Triste jour pour le Washington Post. En difficulté depuis des années, le prestigieux quotidien américain, propriété du milliardaire Jeff Bezos, a commencé à procéder, mercredi 4 février, à un vaste plan de licenciements au sein de sa rédaction, selon l’Agence France Presse (AFP) qui cite des sources concordantes.
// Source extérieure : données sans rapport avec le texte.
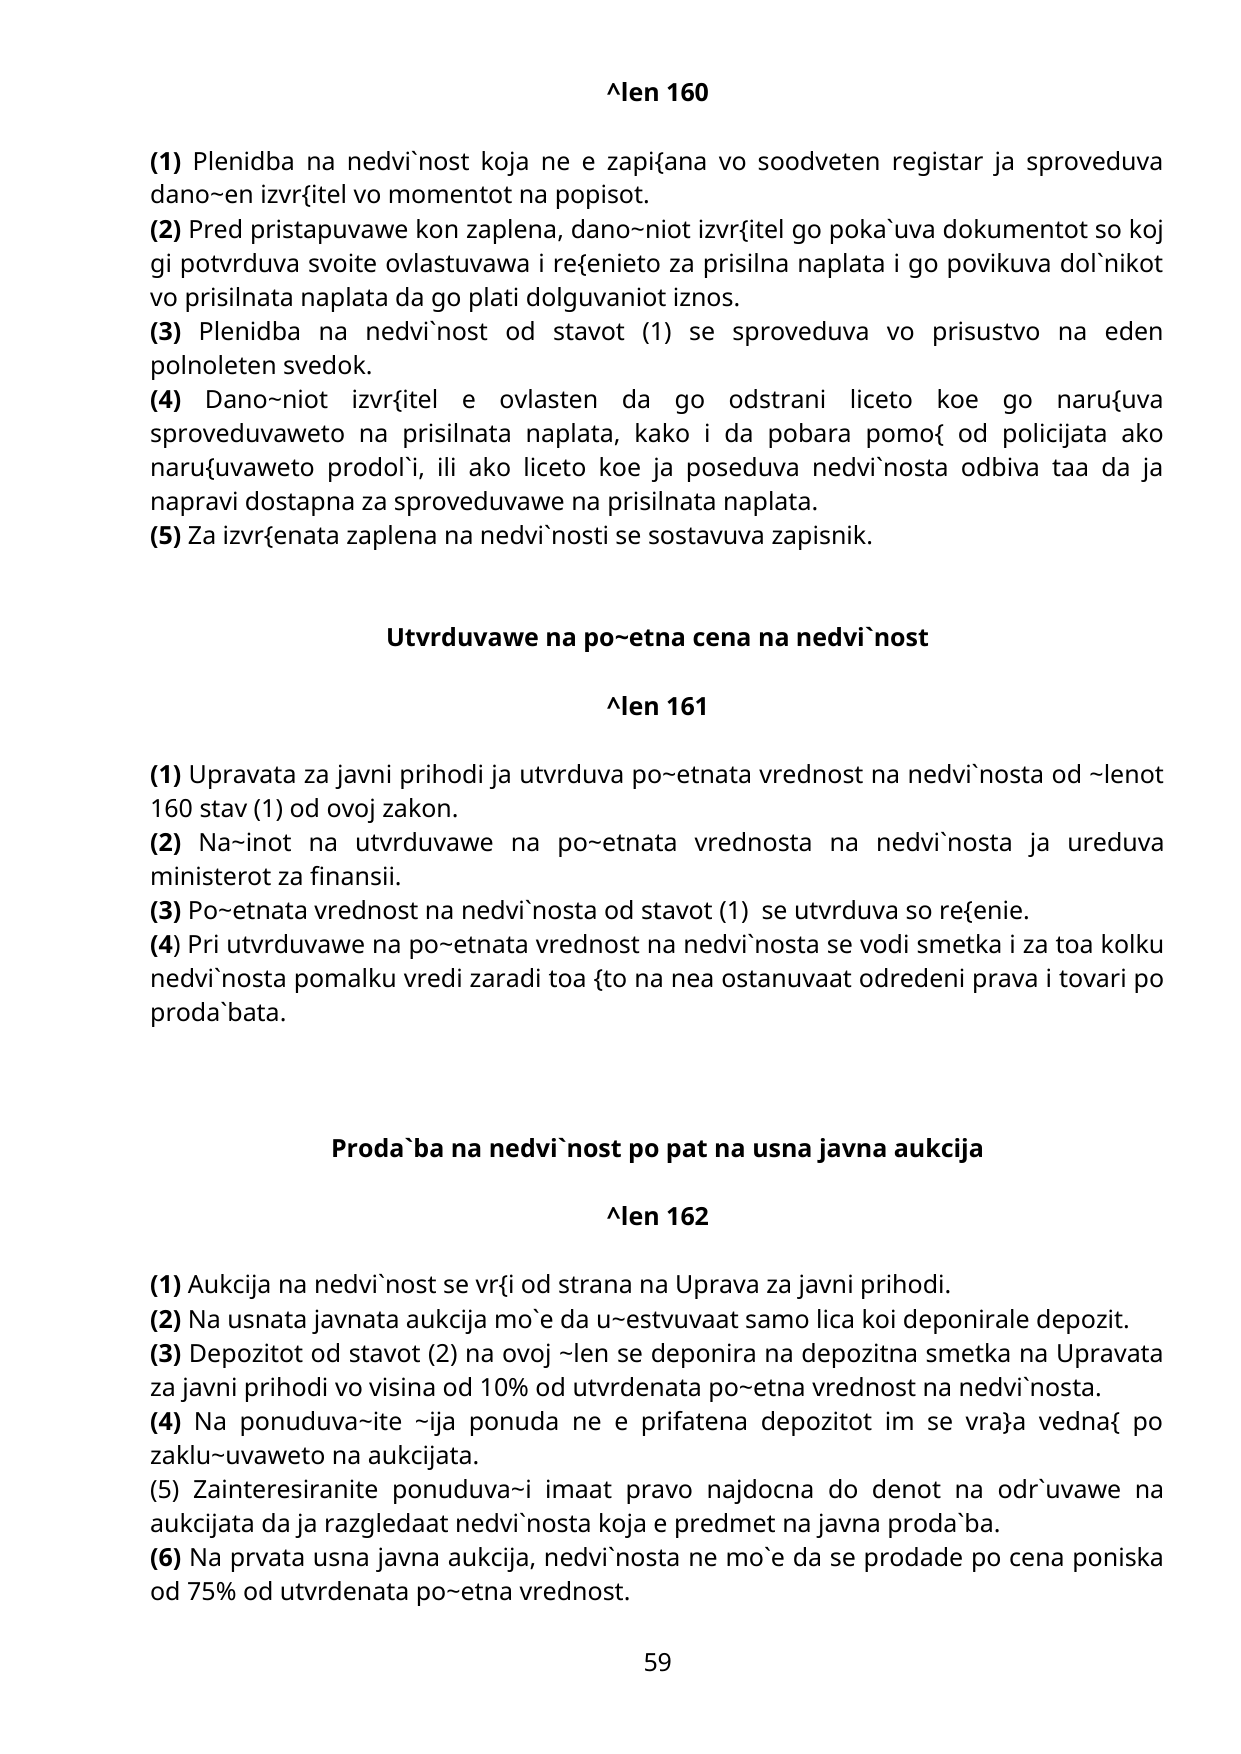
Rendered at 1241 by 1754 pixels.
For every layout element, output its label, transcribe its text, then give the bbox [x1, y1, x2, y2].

text ^len 160 [150, 75, 1165, 109]
text (1) Plenidba na nedvi`nost koja ne e zapi{ana vo soodveten registar ja sproveduva dano~en izvr{itel vo momentot na popisot. [150, 143, 1165, 211]
text (4) Pri utvrduvawe na po~etnata vrednost na nedvi`nosta se vodi smetka i za toa kolku nedvi`nosta pomalku vredi zaradi toa {to na nea ostanuvaat odredeni prava i tovari po proda`bata. [150, 927, 1165, 1029]
text ^len 161 [150, 688, 1165, 722]
text (2) Pred pristapuvawe kon zaplena, dano~niot izvr{itel go poka`uva dokumentot so koj gi potvrduva svoite ovlastuvawa i re{enieto za prisilna naplata i go povikuva dol`nikot vo prisilnata naplata da go plati dolguvaniot iznos. [150, 211, 1165, 313]
text (1) Aukcija na nedvi`nost se vr{i od strana na Uprava za javni prihodi. [150, 1267, 1165, 1301]
text (3) Po~etnata vrednost na nedvi`nosta od stavot (1) se utvrduva so re{enie. [150, 892, 1165, 927]
text (3) Plenidba na nedvi`nost od stavot (1) se sproveduva vo prisustvo na eden polnoleten svedok. [150, 313, 1165, 382]
text Proda`ba na nedvi`nost po pat na usna javna aukcija [150, 1131, 1165, 1165]
text (1) Upravata za javni prihodi ja utvrduva po~etnata vrednost na nedvi`nosta od ~lenot 160 stav (1) od ovoj zakon. [150, 756, 1165, 824]
text (2) Na usnata javnata aukcija mo`e da u~estvuvaat samo lica koi deponirale depozit. [150, 1301, 1165, 1335]
text ^len 162 [150, 1199, 1165, 1233]
text (4) Na ponuduva~ite ~ija ponuda ne e prifatena depozitot im se vra}a vedna{ po zaklu~uvaweto na aukcijata. [150, 1403, 1165, 1472]
text Utvrduvawe na po~etna cena na nedvi`nost [150, 620, 1165, 654]
text (5) Za izvr{enata zaplena na nedvi`nosti se sostavuva zapisnik. [150, 518, 1165, 552]
text (2) Na~inot na utvrduvawe na po~etnata vrednosta na nedvi`nosta ja ureduva ministerot za finansii. [150, 824, 1165, 892]
text (3) Depozitot od stavot (2) na ovoj ~len se deponira na depozitna smetka na Upravata za javni prihodi vo visina od 10% od utvrdenata po~etna vrednost na nedvi`nosta. [150, 1335, 1165, 1403]
text (5) Zainteresiranite ponuduva~i imaat pravo najdocna do denot na odr`uvawe na aukcijata da ja razgledaat nedvi`nosta koja e predmet na javna proda`ba. [150, 1472, 1165, 1540]
text (4) Dano~niot izvr{itel e ovlasten da go odstrani liceto koe go naru{uva sproveduvaweto na prisilnata naplata, kako i da pobara pomo{ od policijata ako naru{uvaweto prodol`i, ili ako liceto koe ja poseduva nedvi`nosta odbiva taa da ja napravi dostapna za sproveduvawe na prisilnata naplata. [150, 382, 1165, 518]
text (6) Na prvata usna javna aukcija, nedvi`nosta ne mo`e da se prodade po cena poniska od 75% od utvrdenata po~etna vrednost. [150, 1540, 1165, 1608]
Le nombre total de suppression de postes n’est pas connu dans l’immédiat mais les médias américains parlent d’un tiers des effectifs concernés.
« J’ai été renvoyée aujourd’hui par le Washington Post », écrit mercredi sur X Marissa J. Lang, qui couvrait les entreprises locales, et se dit « fière » du travail accompli. « Mon poste au Washington Post vient d’être supprimé, tout comme l’ensemble de la section Livres, la majeure partie de la section Sports, Post Reports [le podcast quotidien du journal] et bien d’autres encore », a également affirmé, sur le même réseau social, Lili Loofbourow, critique télé. « Toute l’équipe » qui couvre le Moyen-Orient, ainsi que « la plupart » des correspondants à l’étranger, vont également perdre leur emploi, a affirmé à l’AFP l’une des personnes touchées.
« Le Washington Post prend aujourd’hui une série de mesures difficiles mais décisives pour notre avenir, qui se traduisent par une restructuration importante de l’ensemble de l’entreprise », a déclaré un porte-parole du « WaPo » dans un communiqué. « Ces mesures visent à renforcer notre assise et à nous concentrer davantage sur la production d’un journalisme distinctif qui distingue le Post et, surtout, qui captive nos clients. »
« Renforcer notre assise »
L’annonce a fait l’effet d’une déflagration. « On ne peut pas vider une rédaction de sa substance sans conséquences sur sa crédibilité, son influence et son avenir », a dénoncé le Post Guild, le syndicat du journal dans un communiqué. « Au cours des trois dernières années seulement, les effectifs du Post ont [déjà] diminué d’environ 400 personnes », a-t-il ajouté, disant « s’opposer vigoureusement à toute nouvelle réduction d’effectifs ». Ces derniers jours, de nombreux reporters, notamment à l’étranger, avaient écrit à Jeff Bezos pour lui demander de s’y opposer, visiblement sans succès.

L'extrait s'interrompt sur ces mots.